* _Document section_:

* * *

# Pics from Marty and carrie's Steam Up



## Madstang (Jan 4, 2008)

Here is a link to see pics taken today at Marty's..easier to post on Facebook...Enjoy!!




https://www.facebook.com/#!/media/set/?set=a.4254698419056.163900.1633687971&type=1



Bubba


----------



## TonyWalsham (Jan 2, 2008)

Hey Bubba, 
How about posting them here for us folks that don't do Facebook?


----------



## Don Howard (Jan 2, 2008)

Sorry Bubba. 
I am a FB member and I cannot see the pics either! 
Link says: 
This content is currently unavailable 
The page you requested cannot be displayed right now. It may be temporarily unavailable, the link you clicked on may have expired, or you may not have permission to view this page.


----------



## Stan Cedarleaf (Jan 2, 2008)

Thanks, Bubba.... Great images of a great time...


----------



## Totalwrecker (Feb 26, 2009)

Thanks for nothing, I don't do bookface. 
John


----------



## Dave F (Jan 2, 2008)

Bubba. If you going to only post pic on FB, you need ro reset your FB privacy settings to allow the public to view your pics. Either that or you're going to be flooded with friend requests.


----------



## Jethro J. (Apr 4, 2012)

Welp, leave it to Bubba, **** I didnt even know he and Marty had made up after there big tif last year.

Jethro


----------



## gtrainman (Jan 5, 2008)

This content is currently unavailable. 


The page you requested cannot be displayed right now. It may be temporarily unavailable, the link you clicked on may have expired, or you may not have permission to view this page. 
■ 
Return home


----------



## blueregal (Jan 3, 2008)

Let's see if this works!!!
https://www.facebook.com/photo.php?...254698419056.163900.1633687971&type=1&theater

Just copy and paste the above link, it works for me hope it works for you!! If not I'll delete the post or try!!

* * *

* _Study material_:
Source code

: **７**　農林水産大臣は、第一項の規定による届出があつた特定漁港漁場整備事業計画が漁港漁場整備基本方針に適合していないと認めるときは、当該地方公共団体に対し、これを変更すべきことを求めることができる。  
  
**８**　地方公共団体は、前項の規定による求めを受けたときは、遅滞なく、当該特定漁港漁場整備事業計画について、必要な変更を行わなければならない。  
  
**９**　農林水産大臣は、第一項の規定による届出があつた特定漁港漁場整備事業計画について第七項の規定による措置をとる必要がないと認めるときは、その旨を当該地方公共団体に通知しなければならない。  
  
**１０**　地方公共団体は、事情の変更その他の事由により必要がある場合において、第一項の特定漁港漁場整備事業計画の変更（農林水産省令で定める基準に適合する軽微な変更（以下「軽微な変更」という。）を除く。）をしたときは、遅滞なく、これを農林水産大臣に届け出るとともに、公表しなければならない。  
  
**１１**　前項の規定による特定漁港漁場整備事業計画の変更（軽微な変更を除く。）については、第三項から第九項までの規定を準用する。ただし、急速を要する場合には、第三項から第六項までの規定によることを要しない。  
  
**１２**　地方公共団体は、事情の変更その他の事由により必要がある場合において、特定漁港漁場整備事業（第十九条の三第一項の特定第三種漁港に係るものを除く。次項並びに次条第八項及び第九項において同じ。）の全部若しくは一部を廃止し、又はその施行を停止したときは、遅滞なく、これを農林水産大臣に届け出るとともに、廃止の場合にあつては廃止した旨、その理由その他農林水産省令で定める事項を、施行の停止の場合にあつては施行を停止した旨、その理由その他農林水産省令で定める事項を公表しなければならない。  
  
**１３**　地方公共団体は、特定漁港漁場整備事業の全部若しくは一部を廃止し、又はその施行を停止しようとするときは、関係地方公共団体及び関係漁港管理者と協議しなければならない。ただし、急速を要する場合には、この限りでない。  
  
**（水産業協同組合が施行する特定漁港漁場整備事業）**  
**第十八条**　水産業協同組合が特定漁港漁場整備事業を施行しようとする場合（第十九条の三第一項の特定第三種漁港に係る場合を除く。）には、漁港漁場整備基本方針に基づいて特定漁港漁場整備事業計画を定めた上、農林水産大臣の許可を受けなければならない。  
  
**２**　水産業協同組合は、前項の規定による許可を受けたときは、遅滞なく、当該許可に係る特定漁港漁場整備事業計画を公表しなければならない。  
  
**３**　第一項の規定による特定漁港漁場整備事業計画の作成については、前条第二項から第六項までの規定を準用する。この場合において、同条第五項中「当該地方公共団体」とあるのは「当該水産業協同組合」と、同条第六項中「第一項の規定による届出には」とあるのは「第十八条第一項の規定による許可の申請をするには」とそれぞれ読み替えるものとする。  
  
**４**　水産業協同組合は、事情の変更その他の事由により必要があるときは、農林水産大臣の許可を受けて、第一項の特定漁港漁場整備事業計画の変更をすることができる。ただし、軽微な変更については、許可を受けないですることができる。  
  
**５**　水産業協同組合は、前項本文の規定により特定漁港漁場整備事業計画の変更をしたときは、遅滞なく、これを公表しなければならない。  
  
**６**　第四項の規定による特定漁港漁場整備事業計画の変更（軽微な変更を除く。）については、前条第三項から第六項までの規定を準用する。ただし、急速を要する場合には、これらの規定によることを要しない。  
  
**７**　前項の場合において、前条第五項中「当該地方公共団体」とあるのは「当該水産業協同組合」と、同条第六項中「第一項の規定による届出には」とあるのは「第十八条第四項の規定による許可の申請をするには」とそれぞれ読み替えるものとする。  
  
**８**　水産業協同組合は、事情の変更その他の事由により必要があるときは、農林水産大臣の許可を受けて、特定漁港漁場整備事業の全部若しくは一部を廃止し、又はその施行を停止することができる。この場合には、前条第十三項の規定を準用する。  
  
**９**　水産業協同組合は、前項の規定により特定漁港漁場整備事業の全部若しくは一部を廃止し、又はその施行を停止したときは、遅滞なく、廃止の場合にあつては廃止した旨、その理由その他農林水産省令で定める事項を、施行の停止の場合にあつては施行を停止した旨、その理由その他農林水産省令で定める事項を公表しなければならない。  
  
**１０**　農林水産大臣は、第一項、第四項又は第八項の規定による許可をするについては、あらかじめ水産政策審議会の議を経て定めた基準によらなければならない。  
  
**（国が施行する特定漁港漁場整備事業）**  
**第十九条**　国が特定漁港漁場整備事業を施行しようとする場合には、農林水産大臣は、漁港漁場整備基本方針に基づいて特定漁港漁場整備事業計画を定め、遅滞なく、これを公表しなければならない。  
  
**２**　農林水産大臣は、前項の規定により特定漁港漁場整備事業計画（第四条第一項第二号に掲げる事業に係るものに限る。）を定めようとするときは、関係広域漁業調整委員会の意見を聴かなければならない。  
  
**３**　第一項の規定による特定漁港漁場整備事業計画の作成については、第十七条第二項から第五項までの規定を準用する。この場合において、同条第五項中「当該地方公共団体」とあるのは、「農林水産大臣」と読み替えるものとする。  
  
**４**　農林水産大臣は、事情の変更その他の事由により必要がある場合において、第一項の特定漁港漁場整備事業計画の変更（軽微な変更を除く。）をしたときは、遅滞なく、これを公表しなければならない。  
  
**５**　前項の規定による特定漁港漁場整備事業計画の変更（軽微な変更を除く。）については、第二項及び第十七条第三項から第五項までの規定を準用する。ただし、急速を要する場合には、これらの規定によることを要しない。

* * *

* _Job item 1_:
Answer these questions about the forum thread on the steam up photos:
(a) Where did Madstang post the pictures, and why?
(b) What does Don Howard say he is, even though he cannot see the pictures?
(c) What does Dave F say Bubba needs to reset?
* _Job item 2_: Write the next part of the forum thread on the steam up photos, starting after its last post.
The entries come from a different source than the forum thread.

* _Task result 1_:
(a) On Facebook, because it was easier to post them there.
(b) A Facebook member.
(c) His Facebook privacy settings, so that the public can view his pictures.

* _Task result 2_:
Guess it doesn't work for some people or everyone, won't let me delete???????????????//


----------



## TonyWalsham (Jan 2, 2008)

Same message.


----------



## gtrainman (Jan 5, 2008)

the link doesn't work for me either . 
As mentioned, it must be the posters settings.


----------



## Dennis Paulson (Jan 2, 2008)

and the message I see 

This content is currently unavailable.


----------



## Totalwrecker (Feb 26, 2009)

I hope this isn't going to be the only thread with pics from Marty's.


----------



## noelw (Jan 2, 2008)

Posted By Totalwrecker on 22 Sep 2012 01:23 PM 
I hope this isn't going to be the only thread with pics from Marty's. 



*Nothing seen here.........Facebook sucks.*


----------



## aceinspp (Jan 2, 2008)

Always someone wanting to do the Facebook thing. Please just put the pics here for us to enjoy. Less hassle to view here. Later RJD


----------



## bnsfconductor (Jan 3, 2008)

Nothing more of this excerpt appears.